§ **Enunciado escrito**:
Responde estas preguntas con lo que dice el texto sobre el monasterio de la Cascinazza:
1. ¿En qué fecha nació el monasterio?
2. ¿Cuánto tiempo después de la inauguración murió el padre Bernardo Cignitti?
3. ¿De qué movimiento procedían las primeras vocaciones monásticas?

§ **Texto de partida**:

━━━━━━━━━━━━━━━━

Los monjes benedictinos de la Cascinazza en oración (© Monastero Cascinazza)

Cascinazza. Cincuenta años como el primer día

El 29 de junio de 1971 nacía el monasterio benedictino de la Cascinazza, a las puertas de Milán. En "Huellas", su prior describe el objetivo y la experiencia de este lugar, una historia donde «el origen es ahora»
padre Sergio Massalongo

Si el grano de trigo no muere
El silencioso transcurso de las jornadas nos lleva este año a una fecha importante en nuestro monasterio. El próximo 29 de junio, fiesta de los santos Pedro y Pablo, se cumplen cincuenta años de su nacimiento. Un aniversario que nos llena de asombro y gratitud por la fidelidad que Dios ha tenido con cada uno de nosotros y con este lugar. La chispa del inicio de este monasterio prendió a finales de los años sesenta en un abad de la Congregación Benedictina Sublacense, el padre Bernardo Cignitti, que haciendo suyas las palabras del papa Pablo VI invitando a una renovación de la vida monástica, convocó a todos aquellos que estuvieran dispuestos a participar en esta obra, y dedicó su vida al nacimiento de este monasterio. El suyo fue un verdadero sacrificio. De hecho, murió a los dos meses de la inauguración del monasterio, ofreciendo «su vida como abono para el nacimiento de esta nueva comunidad monástica».

El monasterio de Gudo Gambaredo, a las puertas de Milán (© Monastero Cascinazza)

Una cita providencial
Sobre este terreno fértil arraigaron enseguida las primeras vocaciones monásticas procedentes del movimiento de Comunión y Liberación, que luego crecieron con el tiempo.

━━━━━━━━━━━━━━━━

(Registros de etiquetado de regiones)

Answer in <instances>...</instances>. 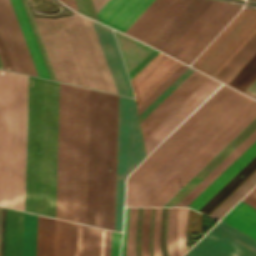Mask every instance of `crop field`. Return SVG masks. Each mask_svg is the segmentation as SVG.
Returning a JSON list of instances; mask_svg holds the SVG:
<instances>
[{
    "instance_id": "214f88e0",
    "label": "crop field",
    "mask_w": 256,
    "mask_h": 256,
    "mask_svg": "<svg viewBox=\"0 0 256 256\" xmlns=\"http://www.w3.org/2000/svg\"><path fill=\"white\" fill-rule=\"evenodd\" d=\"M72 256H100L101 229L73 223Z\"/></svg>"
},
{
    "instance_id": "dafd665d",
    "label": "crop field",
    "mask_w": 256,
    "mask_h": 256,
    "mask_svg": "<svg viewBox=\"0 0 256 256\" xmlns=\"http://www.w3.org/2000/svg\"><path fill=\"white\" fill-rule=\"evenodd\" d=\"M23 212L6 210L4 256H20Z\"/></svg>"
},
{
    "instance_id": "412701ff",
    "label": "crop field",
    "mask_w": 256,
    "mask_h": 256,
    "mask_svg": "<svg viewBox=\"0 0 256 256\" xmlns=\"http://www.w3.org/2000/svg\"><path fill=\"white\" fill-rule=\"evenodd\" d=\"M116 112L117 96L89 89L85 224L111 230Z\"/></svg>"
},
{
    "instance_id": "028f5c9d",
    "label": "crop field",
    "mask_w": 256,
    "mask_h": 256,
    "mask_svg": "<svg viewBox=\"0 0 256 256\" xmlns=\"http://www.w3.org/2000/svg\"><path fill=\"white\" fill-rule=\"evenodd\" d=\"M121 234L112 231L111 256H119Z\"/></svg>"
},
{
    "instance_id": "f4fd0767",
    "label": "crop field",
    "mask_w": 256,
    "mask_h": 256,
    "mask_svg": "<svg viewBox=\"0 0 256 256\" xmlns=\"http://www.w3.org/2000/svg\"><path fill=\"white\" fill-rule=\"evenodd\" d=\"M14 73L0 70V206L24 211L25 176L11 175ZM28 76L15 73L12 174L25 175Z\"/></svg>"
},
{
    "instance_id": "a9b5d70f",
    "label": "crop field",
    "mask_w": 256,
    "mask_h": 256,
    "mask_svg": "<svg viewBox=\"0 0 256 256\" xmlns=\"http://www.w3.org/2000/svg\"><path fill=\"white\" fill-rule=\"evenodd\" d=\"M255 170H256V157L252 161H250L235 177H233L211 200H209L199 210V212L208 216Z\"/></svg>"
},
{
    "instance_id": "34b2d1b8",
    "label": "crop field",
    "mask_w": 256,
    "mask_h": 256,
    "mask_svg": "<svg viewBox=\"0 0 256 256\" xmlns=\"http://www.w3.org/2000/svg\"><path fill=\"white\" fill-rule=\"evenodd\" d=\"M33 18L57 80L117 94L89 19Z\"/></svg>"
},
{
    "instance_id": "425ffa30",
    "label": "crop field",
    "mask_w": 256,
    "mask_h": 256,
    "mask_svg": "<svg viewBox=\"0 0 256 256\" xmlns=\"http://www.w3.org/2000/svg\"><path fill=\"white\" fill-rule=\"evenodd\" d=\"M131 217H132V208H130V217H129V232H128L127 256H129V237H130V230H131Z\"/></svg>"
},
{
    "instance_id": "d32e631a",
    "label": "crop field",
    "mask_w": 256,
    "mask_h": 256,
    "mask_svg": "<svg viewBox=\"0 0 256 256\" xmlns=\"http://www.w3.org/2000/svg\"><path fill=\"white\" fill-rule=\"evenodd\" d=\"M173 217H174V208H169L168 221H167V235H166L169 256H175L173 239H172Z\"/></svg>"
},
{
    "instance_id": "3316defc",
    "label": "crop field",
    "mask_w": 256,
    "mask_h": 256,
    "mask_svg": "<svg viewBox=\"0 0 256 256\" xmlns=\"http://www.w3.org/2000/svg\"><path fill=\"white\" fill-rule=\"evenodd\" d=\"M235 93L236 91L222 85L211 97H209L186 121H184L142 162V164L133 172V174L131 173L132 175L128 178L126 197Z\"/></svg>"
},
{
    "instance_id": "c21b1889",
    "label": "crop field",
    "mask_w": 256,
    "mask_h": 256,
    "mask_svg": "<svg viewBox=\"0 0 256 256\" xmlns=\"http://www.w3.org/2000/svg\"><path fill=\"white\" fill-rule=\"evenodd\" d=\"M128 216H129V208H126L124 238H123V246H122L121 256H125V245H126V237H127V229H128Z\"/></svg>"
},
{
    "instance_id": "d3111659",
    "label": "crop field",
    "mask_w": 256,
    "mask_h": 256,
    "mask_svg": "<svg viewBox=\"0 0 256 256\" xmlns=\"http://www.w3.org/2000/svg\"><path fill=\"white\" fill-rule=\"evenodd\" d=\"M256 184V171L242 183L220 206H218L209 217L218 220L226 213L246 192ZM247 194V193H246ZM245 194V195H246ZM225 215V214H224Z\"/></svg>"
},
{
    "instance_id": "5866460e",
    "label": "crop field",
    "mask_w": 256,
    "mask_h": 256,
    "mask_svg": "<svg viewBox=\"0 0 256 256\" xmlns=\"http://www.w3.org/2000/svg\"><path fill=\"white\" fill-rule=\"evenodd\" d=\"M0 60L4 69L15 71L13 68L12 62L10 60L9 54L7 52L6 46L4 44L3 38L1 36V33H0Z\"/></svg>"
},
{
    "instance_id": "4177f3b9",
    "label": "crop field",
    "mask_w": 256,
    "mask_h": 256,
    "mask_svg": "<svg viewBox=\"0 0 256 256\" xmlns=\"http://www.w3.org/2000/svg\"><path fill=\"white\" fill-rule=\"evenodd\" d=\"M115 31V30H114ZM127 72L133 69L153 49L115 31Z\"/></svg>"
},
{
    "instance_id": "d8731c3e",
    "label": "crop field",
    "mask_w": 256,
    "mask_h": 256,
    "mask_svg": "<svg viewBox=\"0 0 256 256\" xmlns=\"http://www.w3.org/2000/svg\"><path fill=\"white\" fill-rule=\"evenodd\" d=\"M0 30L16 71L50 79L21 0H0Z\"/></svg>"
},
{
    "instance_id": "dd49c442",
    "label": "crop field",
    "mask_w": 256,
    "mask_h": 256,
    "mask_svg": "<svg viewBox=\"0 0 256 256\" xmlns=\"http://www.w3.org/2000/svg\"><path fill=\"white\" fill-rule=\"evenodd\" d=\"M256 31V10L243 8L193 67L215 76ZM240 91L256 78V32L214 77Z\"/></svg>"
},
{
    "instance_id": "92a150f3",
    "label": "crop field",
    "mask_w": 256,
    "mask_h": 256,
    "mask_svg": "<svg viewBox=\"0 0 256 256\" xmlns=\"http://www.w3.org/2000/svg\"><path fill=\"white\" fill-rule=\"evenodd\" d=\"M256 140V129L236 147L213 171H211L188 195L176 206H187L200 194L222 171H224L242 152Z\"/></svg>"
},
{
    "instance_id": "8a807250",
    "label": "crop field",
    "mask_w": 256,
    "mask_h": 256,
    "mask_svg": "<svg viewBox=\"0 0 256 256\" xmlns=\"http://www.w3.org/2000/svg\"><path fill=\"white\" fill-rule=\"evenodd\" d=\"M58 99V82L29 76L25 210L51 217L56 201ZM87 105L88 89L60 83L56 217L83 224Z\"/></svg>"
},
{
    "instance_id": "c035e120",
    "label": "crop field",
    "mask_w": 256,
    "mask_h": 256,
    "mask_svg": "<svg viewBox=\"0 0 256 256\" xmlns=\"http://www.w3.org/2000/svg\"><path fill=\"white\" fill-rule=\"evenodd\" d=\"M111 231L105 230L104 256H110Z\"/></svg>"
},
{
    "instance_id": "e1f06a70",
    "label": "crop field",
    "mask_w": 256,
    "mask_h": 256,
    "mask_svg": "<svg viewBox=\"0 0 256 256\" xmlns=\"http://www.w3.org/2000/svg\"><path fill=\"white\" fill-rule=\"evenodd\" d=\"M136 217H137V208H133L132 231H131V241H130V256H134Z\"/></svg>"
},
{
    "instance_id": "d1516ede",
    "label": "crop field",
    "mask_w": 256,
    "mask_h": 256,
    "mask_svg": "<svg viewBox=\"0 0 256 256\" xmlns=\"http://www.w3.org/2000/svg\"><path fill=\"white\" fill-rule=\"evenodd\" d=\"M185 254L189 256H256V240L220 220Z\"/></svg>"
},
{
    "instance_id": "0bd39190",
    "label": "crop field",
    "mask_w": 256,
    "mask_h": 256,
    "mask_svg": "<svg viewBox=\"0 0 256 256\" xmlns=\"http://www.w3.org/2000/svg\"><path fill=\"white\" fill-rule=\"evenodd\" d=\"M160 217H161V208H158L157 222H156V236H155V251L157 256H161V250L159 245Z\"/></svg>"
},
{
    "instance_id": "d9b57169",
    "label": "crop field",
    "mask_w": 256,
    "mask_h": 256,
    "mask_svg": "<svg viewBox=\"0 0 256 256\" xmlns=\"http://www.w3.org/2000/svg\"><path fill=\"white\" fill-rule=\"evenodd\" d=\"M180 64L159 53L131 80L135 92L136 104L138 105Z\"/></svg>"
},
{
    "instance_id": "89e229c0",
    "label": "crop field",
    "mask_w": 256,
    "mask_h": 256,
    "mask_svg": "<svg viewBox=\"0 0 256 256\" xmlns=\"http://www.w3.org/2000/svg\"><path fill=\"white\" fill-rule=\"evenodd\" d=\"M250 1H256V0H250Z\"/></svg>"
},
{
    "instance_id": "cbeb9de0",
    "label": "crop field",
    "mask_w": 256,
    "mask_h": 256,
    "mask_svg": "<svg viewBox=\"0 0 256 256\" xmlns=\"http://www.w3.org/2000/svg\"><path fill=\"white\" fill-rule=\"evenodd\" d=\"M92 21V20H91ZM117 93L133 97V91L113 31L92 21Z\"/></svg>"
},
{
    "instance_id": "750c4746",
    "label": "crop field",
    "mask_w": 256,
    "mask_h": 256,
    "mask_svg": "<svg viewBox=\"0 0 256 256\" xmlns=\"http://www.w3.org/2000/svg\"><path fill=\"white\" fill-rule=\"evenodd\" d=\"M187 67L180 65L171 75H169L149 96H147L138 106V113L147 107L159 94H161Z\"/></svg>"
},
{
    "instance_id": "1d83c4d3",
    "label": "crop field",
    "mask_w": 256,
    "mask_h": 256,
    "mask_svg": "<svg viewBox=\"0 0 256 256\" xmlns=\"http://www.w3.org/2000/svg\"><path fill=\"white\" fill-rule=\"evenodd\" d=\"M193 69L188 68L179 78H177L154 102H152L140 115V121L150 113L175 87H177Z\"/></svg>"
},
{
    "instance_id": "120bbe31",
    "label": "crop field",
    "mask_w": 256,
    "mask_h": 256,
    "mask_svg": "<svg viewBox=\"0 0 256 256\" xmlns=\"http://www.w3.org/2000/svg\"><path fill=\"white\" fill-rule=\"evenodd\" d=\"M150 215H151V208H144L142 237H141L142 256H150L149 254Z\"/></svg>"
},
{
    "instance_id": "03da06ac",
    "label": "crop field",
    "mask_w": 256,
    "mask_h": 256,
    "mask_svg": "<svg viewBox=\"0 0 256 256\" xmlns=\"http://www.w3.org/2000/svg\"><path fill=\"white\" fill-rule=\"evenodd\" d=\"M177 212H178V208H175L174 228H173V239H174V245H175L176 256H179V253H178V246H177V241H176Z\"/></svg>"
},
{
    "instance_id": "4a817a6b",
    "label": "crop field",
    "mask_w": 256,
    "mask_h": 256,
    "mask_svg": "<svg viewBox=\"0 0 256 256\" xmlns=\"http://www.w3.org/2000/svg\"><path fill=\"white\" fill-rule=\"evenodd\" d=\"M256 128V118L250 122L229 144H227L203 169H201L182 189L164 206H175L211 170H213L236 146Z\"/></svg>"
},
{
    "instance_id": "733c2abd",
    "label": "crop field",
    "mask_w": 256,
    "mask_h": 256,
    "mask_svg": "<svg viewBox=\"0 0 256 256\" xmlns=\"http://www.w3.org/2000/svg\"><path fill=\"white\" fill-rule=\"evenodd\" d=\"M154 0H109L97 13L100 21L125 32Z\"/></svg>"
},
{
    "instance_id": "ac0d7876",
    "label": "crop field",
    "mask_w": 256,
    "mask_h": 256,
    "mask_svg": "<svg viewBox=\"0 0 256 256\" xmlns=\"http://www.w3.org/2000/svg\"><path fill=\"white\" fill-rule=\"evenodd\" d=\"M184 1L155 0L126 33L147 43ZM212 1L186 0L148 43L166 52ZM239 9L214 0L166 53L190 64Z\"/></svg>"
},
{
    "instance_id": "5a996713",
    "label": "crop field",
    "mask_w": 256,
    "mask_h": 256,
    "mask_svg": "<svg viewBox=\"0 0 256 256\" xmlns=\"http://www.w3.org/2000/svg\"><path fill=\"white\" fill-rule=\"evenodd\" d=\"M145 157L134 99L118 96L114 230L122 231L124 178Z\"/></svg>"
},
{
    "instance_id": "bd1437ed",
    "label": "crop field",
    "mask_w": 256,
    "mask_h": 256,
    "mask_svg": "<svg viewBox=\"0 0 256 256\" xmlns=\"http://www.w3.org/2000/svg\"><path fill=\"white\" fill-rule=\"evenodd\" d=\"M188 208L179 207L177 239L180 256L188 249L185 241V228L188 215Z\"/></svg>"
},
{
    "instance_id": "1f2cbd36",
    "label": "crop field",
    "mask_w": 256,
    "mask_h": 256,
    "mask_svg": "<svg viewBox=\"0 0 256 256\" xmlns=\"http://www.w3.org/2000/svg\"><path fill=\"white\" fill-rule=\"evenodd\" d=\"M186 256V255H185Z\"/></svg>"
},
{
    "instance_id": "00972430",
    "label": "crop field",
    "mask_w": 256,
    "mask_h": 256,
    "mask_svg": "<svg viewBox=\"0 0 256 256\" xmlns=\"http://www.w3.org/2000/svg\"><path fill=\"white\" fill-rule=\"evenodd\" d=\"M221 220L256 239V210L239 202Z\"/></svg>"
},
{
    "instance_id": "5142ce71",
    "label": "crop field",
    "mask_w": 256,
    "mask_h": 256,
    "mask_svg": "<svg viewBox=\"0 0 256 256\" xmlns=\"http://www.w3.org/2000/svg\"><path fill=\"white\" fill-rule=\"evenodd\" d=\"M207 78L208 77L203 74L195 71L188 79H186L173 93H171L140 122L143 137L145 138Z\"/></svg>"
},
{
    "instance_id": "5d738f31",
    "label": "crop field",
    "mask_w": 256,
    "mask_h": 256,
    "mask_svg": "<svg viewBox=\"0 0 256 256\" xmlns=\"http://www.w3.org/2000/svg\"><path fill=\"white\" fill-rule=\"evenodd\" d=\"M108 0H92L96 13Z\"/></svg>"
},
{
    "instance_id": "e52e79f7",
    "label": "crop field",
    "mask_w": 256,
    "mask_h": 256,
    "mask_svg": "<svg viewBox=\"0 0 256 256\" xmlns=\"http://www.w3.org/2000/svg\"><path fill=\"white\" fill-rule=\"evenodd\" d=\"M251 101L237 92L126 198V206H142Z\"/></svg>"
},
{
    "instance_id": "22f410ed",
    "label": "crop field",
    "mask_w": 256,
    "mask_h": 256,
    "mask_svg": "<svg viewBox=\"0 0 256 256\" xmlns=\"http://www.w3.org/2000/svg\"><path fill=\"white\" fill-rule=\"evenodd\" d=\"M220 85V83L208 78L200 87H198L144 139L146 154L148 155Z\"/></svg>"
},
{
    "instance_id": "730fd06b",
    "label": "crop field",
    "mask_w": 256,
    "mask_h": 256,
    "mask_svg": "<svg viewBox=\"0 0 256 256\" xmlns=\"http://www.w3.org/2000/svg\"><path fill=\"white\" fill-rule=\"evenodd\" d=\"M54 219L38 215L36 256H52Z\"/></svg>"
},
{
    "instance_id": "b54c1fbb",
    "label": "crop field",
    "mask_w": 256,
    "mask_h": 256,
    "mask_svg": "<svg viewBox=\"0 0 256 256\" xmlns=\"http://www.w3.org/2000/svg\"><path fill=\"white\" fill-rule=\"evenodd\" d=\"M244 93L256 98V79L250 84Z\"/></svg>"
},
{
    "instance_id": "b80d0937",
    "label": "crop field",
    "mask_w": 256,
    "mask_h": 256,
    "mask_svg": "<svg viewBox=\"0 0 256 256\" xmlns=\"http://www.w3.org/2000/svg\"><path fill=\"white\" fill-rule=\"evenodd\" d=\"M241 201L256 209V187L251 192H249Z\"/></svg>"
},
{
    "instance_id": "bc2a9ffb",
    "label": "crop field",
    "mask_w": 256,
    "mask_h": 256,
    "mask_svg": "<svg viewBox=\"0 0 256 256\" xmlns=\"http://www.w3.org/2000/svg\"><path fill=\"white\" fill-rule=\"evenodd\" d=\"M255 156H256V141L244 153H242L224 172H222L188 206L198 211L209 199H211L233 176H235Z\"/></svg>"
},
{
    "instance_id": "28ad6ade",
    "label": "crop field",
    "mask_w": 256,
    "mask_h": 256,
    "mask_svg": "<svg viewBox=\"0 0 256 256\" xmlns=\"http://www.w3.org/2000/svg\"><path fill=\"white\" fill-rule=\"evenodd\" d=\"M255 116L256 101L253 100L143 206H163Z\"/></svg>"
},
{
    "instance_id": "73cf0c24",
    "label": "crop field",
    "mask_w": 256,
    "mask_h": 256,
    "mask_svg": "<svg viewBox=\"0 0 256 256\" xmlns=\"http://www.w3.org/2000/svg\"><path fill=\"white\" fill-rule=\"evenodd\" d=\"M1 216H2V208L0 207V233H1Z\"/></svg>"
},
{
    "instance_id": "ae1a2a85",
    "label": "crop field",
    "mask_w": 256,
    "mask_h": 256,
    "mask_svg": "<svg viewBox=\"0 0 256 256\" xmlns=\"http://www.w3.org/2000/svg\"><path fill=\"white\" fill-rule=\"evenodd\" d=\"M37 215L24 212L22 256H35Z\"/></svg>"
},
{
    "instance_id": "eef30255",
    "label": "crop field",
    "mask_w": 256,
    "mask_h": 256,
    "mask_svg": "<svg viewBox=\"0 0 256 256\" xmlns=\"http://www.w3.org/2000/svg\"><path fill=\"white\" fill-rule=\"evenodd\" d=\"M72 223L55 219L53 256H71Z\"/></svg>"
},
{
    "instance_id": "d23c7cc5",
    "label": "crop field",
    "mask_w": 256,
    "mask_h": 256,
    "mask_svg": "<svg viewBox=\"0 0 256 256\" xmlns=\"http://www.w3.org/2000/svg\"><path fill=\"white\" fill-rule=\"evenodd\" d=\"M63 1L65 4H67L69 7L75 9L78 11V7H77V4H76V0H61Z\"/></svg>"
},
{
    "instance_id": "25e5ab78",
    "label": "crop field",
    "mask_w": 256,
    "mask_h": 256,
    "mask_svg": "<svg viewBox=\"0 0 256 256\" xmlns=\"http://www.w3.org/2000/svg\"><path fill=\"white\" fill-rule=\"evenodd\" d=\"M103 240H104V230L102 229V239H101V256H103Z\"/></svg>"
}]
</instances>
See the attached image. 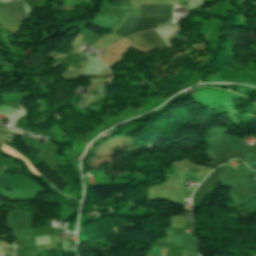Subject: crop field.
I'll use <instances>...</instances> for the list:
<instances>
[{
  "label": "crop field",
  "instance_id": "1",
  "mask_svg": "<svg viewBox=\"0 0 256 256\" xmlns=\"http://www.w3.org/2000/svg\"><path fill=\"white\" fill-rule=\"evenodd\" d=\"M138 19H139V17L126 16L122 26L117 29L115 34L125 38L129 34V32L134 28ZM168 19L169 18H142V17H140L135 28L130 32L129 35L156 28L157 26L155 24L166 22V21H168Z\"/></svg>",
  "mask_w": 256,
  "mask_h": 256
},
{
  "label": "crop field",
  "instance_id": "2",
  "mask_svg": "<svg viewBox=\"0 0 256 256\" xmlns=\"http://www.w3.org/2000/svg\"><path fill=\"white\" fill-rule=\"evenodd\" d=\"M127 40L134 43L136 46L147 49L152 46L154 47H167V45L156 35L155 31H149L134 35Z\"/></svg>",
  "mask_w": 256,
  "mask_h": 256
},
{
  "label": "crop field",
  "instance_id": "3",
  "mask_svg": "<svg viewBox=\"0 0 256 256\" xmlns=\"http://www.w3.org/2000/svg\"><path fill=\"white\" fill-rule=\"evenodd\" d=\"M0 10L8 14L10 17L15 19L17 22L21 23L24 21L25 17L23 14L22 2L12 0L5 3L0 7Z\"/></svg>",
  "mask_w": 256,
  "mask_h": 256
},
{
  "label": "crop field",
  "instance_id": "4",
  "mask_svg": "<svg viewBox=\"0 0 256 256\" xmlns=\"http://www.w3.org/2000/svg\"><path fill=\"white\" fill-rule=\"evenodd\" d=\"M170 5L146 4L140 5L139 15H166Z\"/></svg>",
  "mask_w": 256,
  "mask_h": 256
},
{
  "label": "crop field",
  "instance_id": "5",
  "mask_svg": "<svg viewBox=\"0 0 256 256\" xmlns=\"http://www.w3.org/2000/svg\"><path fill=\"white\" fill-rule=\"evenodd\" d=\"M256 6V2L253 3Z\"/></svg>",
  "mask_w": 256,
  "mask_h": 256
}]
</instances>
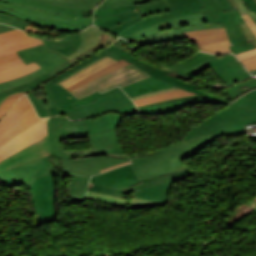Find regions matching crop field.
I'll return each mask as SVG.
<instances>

━━━━━━━━━━━━━━━━

§ **Respuesta escrita**:
1. El 29 de junio de 1971.
2. A los dos meses.
3. Del movimiento de Comunión y Liberación.